Both parties also were on board with legislation requiring the Department of Energy and Environmental Protection to post a map on its website showing where sewage spills may have contaminated a body of water. The goal is to give beachgoers the opportunity to check online before leaving the house only to find a swimming area closed.
Late in the session, a bill ensuring that best practices are used during police suspect lineups passed quietly through Senate without objection.

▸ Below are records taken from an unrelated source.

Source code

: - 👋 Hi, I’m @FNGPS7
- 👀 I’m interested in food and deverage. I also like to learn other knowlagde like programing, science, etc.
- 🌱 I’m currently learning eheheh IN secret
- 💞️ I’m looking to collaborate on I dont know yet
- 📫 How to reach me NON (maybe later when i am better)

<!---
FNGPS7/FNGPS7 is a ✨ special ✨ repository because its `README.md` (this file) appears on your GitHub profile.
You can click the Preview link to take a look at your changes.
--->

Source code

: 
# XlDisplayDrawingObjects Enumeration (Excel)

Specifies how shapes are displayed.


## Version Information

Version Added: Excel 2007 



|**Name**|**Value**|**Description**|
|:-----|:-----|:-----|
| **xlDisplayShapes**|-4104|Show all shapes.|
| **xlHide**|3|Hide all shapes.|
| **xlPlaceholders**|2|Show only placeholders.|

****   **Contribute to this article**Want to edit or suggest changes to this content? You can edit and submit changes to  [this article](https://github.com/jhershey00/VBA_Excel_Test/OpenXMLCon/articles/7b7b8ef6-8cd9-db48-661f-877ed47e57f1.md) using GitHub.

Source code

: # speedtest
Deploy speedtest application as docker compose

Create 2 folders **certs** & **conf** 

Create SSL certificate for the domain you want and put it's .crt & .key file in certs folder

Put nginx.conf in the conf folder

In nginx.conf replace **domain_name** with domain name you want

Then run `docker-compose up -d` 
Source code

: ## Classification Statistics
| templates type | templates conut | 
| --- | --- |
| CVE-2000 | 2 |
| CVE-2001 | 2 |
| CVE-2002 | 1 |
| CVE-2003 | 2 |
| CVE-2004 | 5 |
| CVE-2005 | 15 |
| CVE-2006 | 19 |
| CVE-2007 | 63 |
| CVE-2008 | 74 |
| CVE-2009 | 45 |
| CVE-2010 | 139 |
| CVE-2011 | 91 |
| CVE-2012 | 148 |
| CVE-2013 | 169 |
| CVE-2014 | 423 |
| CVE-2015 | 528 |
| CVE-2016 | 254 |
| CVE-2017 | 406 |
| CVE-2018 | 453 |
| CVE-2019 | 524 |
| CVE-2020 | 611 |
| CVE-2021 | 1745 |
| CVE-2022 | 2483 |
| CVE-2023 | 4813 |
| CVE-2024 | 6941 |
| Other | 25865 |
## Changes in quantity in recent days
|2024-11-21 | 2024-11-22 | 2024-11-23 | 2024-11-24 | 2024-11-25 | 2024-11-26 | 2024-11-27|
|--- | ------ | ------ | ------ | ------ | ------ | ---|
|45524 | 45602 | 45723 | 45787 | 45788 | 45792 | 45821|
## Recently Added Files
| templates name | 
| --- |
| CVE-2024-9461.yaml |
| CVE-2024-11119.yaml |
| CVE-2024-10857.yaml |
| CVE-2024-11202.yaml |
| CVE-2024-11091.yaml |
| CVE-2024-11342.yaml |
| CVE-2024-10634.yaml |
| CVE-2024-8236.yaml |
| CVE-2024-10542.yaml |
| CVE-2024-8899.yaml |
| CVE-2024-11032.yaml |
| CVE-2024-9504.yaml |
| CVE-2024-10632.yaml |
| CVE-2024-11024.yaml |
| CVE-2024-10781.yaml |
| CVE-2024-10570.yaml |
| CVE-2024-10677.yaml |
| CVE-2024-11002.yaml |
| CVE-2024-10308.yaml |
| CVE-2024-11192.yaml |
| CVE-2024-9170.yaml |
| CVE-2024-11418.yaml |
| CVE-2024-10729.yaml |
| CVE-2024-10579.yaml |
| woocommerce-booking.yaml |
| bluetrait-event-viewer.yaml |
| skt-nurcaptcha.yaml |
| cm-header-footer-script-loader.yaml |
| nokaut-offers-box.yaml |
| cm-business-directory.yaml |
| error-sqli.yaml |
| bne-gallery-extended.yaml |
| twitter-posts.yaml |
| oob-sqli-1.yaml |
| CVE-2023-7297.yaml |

No lawmaker voted against a bill requiring state agencies to post their regulations online rather than publish them in the Connecticut Law Journal. It also creates an 11-member task force to implement the transition to online regulations.
Other bills passed with bipartisan support included:
• Legislation making it a crime if a parent or guardian knows a child under 12 years old is missing, but fails to report it to the police within 24 hours.
• A bill requiring school boards to keep a record of incidents when students must be restrained or put in seclusion.
• A bill allowing children separated from their siblings in foster homes to see each other at least once a week, as long as they live within 50 miles of each other.
• A bill requiring the Judicial Department to inform breastfeeding mothers that they can apply for a 10-month postponement of jury duty. It also requires the department to provide discreet accommodations for breastfeeding mothers.
• Legislation allowing students above the age of 16 to enroll in internships at manufacturing companies. The bill gets around hazardous duty restrictions on minors to increase the state’s manufacturing workforce.
• A bill establishing a “Pet Lemon Law.” Similar to car lemon laws, which allow someone who unknowingly buys a defective car to seek reimbursement, the bill will allow new pet owners to seek up to $500 from pet stores for veterinary fees if the animal they bought is sick shortly after purchase.
• Legislation expanding eligibility for the Alzheimer Respite Care Program, which compensates people, usually family members, who care for individuals with Alzheimer’s and related disorders.
• A bill requiring hospitals caring for babies to test them for critical congenital heart disease, unless parents object for religious reasons. The measure will take effect next year.